- Provided data -

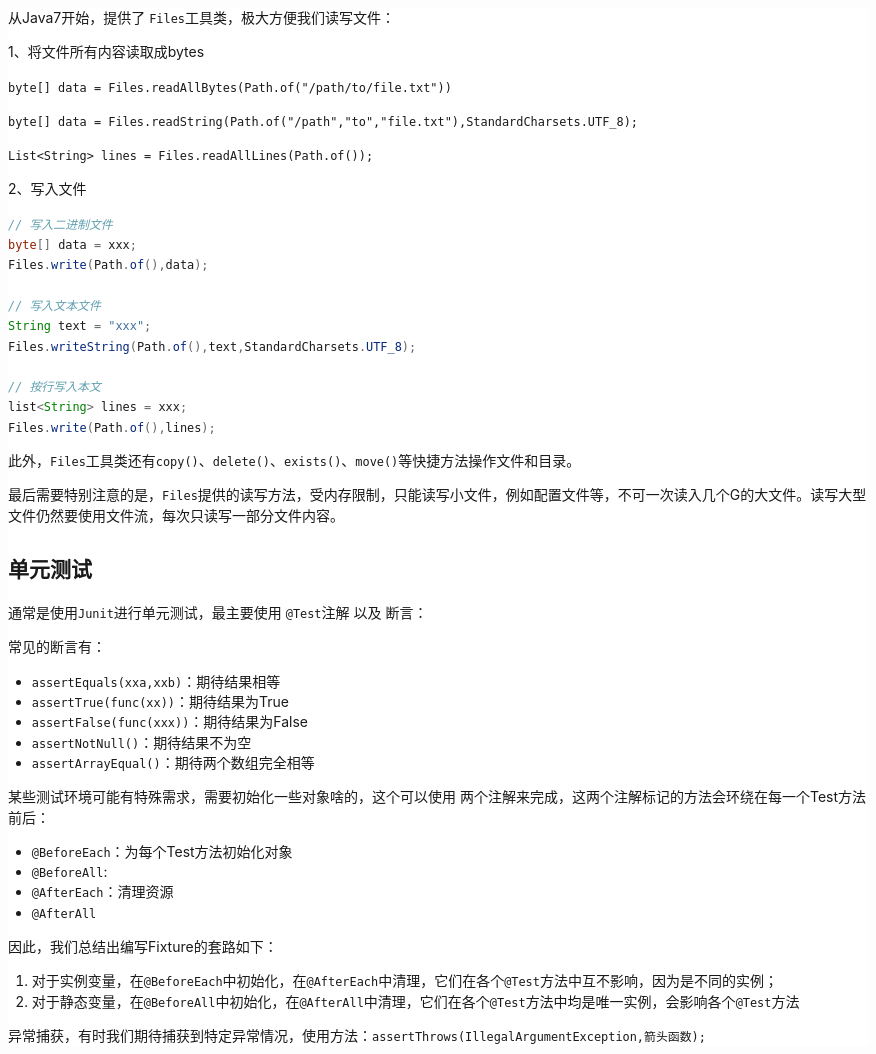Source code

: 从Java7开始，提供了 `Files`工具类，极大方便我们读写文件：

1、将文件所有内容读取成bytes

`byte[] data = Files.readAllBytes(Path.of("/path/to/file.txt"))`



`byte[] data = Files.readString(Path.of("/path","to","file.txt"),StandardCharsets.UTF_8);`

`List<String> lines = Files.readAllLines(Path.of());`

2、写入文件

```java
// 写入二进制文件
byte[] data = xxx;
Files.write(Path.of(),data);

// 写入文本文件
String text = "xxx";
Files.writeString(Path.of(),text,StandardCharsets.UTF_8);

// 按行写入本文
list<String> lines = xxx;
Files.write(Path.of(),lines);
```

此外，`Files`工具类还有`copy()`、`delete()`、`exists()`、`move()`等快捷方法操作文件和目录。

最后需要特别注意的是，`Files`提供的读写方法，受内存限制，只能读写小文件，例如配置文件等，不可一次读入几个G的大文件。读写大型文件仍然要使用文件流，每次只读写一部分文件内容。

## 单元测试

通常是使用`Junit`进行单元测试，最主要使用 `@Test`注解  以及  断言：

常见的断言有：

+ `assertEquals(xxa,xxb)`：期待结果相等
+ `assertTrue(func(xx))`：期待结果为True
+ `assertFalse(func(xxx))`：期待结果为False
+ `assertNotNull()`：期待结果不为空
+ `assertArrayEqual()`：期待两个数组完全相等

某些测试环境可能有特殊需求，需要初始化一些对象啥的，这个可以使用 两个注解来完成，这两个注解标记的方法会环绕在每一个Test方法前后：

+ `@BeforeEach`：为每个Test方法初始化对象
+ `@BeforeAll`:
+ `@AfterEach`：清理资源
+ `@AfterAll`

因此，我们总结出编写Fixture的套路如下：

1. 对于实例变量，在`@BeforeEach`中初始化，在`@AfterEach`中清理，它们在各个`@Test`方法中互不影响，因为是不同的实例；
2. 对于静态变量，在`@BeforeAll`中初始化，在`@AfterAll`中清理，它们在各个`@Test`方法中均是唯一实例，会影响各个`@Test`方法

异常捕获，有时我们期待捕获到特定异常情况，使用方法：`assertThrows(IllegalArgumentException,箭头函数);`


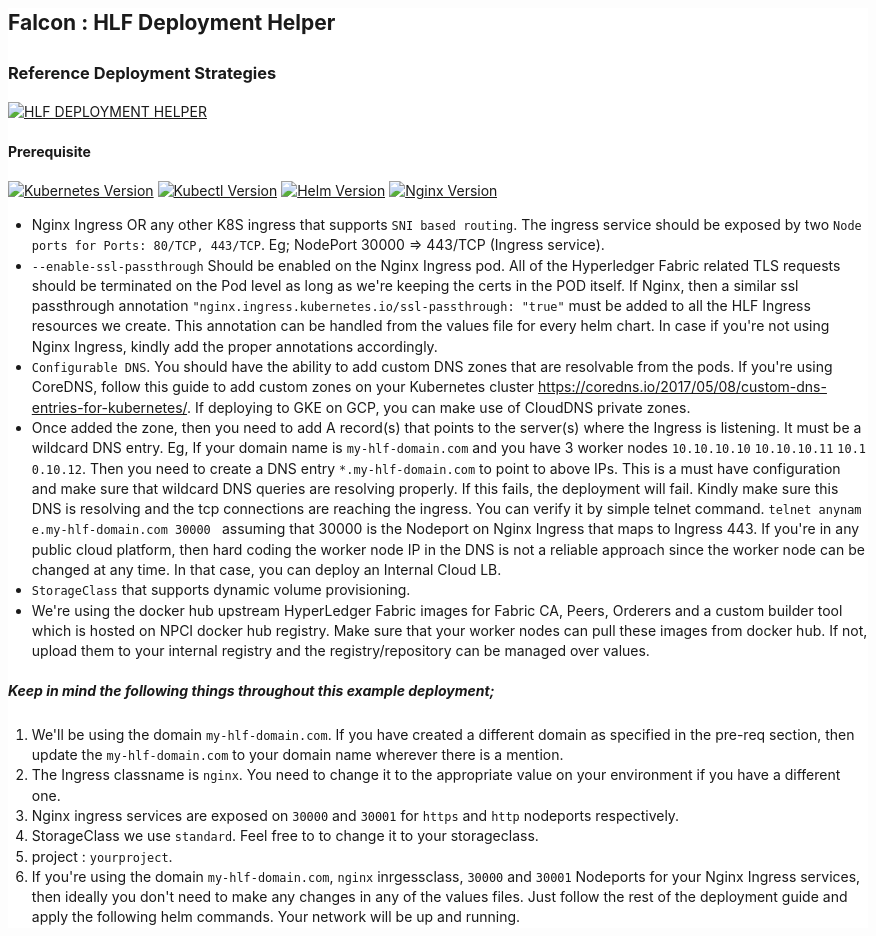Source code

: ## Falcon : HLF Deployment Helper

### Reference Deployment Strategies
[![HLF DEPLOYMENT HELPER](../images/hlf-open-deployment.png)]() 


#### Prerequisite

[![Kubernetes Version](https://img.shields.io/badge/kubernetes_version-v1.23+-blue)]() 
[![Kubectl Version](https://img.shields.io/badge/kubectl_version-v1.25+-blue)]() 
[![Helm Version](https://img.shields.io/badge/helm_version-v3.10.1+-blue)]() 
[![Nginx Version](https://img.shields.io/badge/nginx_ingress_version-v1.7.0+-blue)]() 

* Nginx Ingress OR any other K8S ingress that supports ```SNI based routing```. The ingress service should be exposed by two ```Nodeports for Ports: 80/TCP, 443/TCP```. Eg; NodePort 30000 => 443/TCP (Ingress service).
* ```--enable-ssl-passthrough``` Should be enabled on the Nginx Ingress pod. All of the Hyperledger Fabric related TLS requests should be terminated on the Pod level as long as we're keeping the certs in the POD itself. If Nginx, then a similar ssl passthrough annotation ```"nginx.ingress.kubernetes.io/ssl-passthrough: "true"``` must be added to all the HLF Ingress resources we create. This annotation can be handled from the values file for every helm chart. In case if you're not using Nginx Ingress, kindly add the proper annotations accordingly.
* ```Configurable DNS```. You should have the ability to add custom DNS zones that are resolvable from the pods. If you're using CoreDNS, follow this guide to add custom zones on your Kubernetes cluster https://coredns.io/2017/05/08/custom-dns-entries-for-kubernetes/. If deploying to GKE on GCP, you can make use of CloudDNS private zones. 
* Once added the zone, then you need to add A record(s) that points to the server(s) where the Ingress is listening. It must be a wildcard DNS entry.
    Eg, If your domain name is ```my-hlf-domain.com``` and you have 3 worker nodes ```10.10.10.10``` ```10.10.10.11``` ```10.10.10.12```. Then you need to create a DNS entry ```*.my-hlf-domain.com``` to point to above IPs. This is a must have configuration and make sure that wildcard DNS queries are resolving properly. If this fails, the deployment will fail. Kindly make sure this DNS is resolving and the tcp connections are reaching the ingress. You can verify it by simple telnet command. 
    ```telnet anyname.my-hlf-domain.com 30000 ``` assuming that 30000 is the Nodeport on Nginx Ingress that maps to Ingress 443. 
  If you're in any public cloud platform, then hard coding the worker node IP in the DNS is not a reliable approach since the worker node can be changed at any time. In that case, you can deploy an Internal Cloud LB.
* ```StorageClass``` that supports dynamic volume provisioning. 
* We're using the docker hub upstream HyperLedger Fabric images for Fabric CA, Peers, Orderers and a custom builder tool which is hosted on NPCI docker hub registry. Make sure that your worker nodes can pull these images from docker hub. If not, upload them to your internal registry and the registry/repository can be managed over values.



##### Keep in mind the following things throughout this example deployment;

  1. We'll be using the domain `my-hlf-domain.com`. If you have created a different domain as specified in the pre-req section, then update the `my-hlf-domain.com` to your domain name wherever there is a mention. 
  2. The Ingress classname is `nginx`. You need to change it to the appropriate value on your environment if you have a different one.
  3. Nginx ingress services are exposed on `30000` and `30001` for `https` and `http` nodeports respectively.
  4. StorageClass we use `standard`. Feel free to to change it to your storageclass.
  5. project : `yourproject`. 
  6. If you're using the domain `my-hlf-domain.com`, `nginx` inrgessclass, `30000` and `30001` Nodeports for your Nginx Ingress services, then ideally you don't need to make any changes in any of the values files. Just follow the rest of the deployment guide and apply the following helm commands. Your network will be up and running.

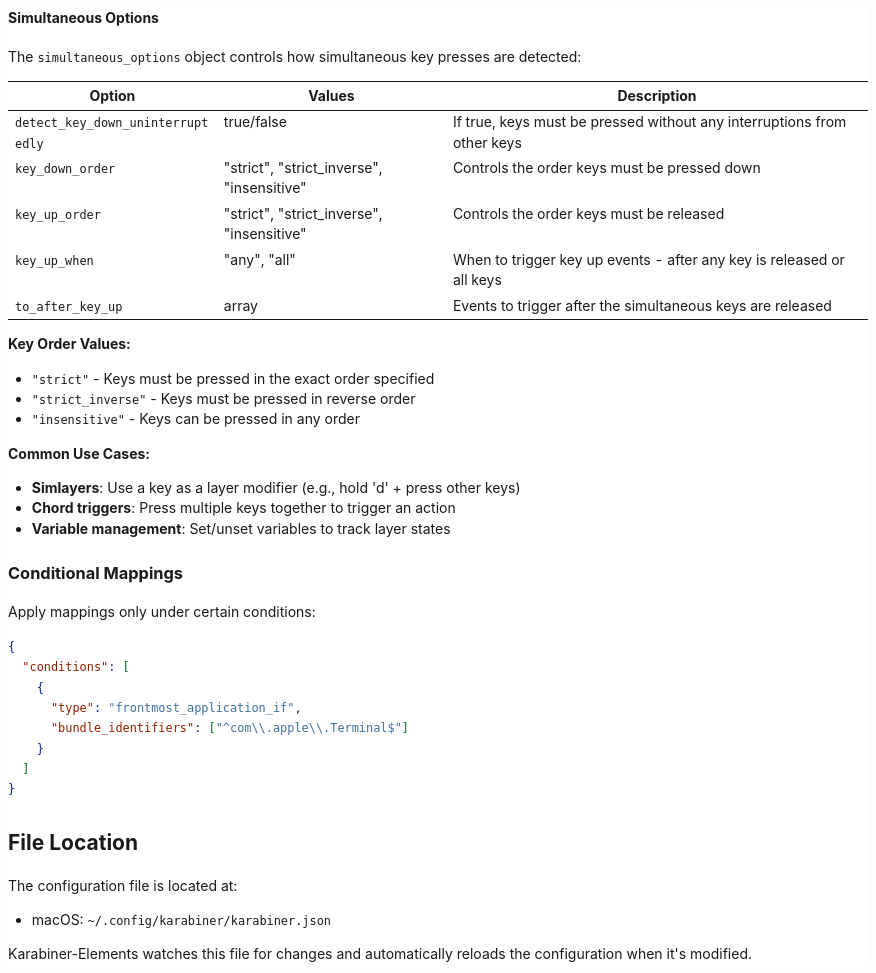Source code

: #### Simultaneous Options

The `simultaneous_options` object controls how simultaneous key presses are detected:

| Option | Values | Description |
|--------|--------|-------------|
| `detect_key_down_uninterruptedly` | true/false | If true, keys must be pressed without any interruptions from other keys |
| `key_down_order` | "strict", "strict_inverse", "insensitive" | Controls the order keys must be pressed down |
| `key_up_order` | "strict", "strict_inverse", "insensitive" | Controls the order keys must be released |
| `key_up_when` | "any", "all" | When to trigger key up events - after any key is released or all keys |
| `to_after_key_up` | array | Events to trigger after the simultaneous keys are released |

**Key Order Values:**
- `"strict"` - Keys must be pressed in the exact order specified
- `"strict_inverse"` - Keys must be pressed in reverse order
- `"insensitive"` - Keys can be pressed in any order

**Common Use Cases:**
- **Simlayers**: Use a key as a layer modifier (e.g., hold 'd' + press other keys)
- **Chord triggers**: Press multiple keys together to trigger an action
- **Variable management**: Set/unset variables to track layer states

### Conditional Mappings

Apply mappings only under certain conditions:

```json
{
  "conditions": [
    {
      "type": "frontmost_application_if",
      "bundle_identifiers": ["^com\\.apple\\.Terminal$"]
    }
  ]
}
```

## File Location

The configuration file is located at:
- macOS: `~/.config/karabiner/karabiner.json`

Karabiner-Elements watches this file for changes and automatically reloads the configuration when it's modified.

- Task prompt -
Within the data above, pick out all lines holding the word "blue".

- Finished task -
[![Kubernetes Version](https://img.shields.io/badge/kubernetes_version-v1.23+-blue)]() 
[![Kubectl Version](https://img.shields.io/badge/kubectl_version-v1.25+-blue)]() 
[![Helm Version](https://img.shields.io/badge/helm_version-v3.10.1+-blue)]() 
[![Nginx Version](https://img.shields.io/badge/nginx_ingress_version-v1.7.0+-blue)]() 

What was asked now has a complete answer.